Though MS Word doesn’t have apps to help you navigate the cruel world of creating mathematical equations easily, it does have features that help you do that (no app needed). You just have to know how to use the Insert tab.

There’s a couple of limits to each of these things, and one is that you have to save the document to the web. With Drive, you create it right on the web, so there’s no uploading, but with Word, you have to upload/save it to your OneDrive (somewhere everyone can access it).
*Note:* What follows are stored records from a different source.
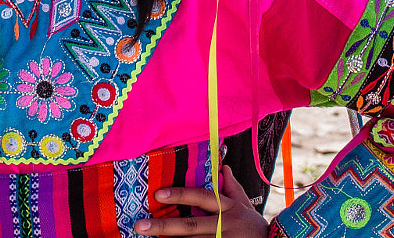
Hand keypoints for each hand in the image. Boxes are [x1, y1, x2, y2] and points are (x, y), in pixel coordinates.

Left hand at [133, 166, 267, 237]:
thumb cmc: (254, 226)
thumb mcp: (246, 204)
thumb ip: (233, 187)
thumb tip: (224, 166)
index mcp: (229, 207)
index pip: (202, 197)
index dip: (181, 194)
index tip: (158, 194)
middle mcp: (225, 224)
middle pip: (190, 226)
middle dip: (163, 226)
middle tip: (140, 225)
When you open the document again, you have to ensure you’re doing it from the OneDrive file or you’ll have to save, share, and set limits again.

That becomes a little cumbersome if you’re new to the process.

Also, there aren’t previous versions of the document stored with Word, and if you lose something, you’re probably out of luck. With Drive, you can contact Google, and they’re pretty adept at retrieving something you accidentally deleted (if you’re quick on the draw).

Drive doesn’t allow dictation (yet), but Word does.

Both allow you to translate to other languages, but the results are less than stellar (do not recommend). Both also have robust help sections if you get stuck.

These two programs can take your collaboration and productivity to the next level, so dive on in there and give them a try. It can’t hurt.

I hope this helps you in some small way during this difficult time and beyond.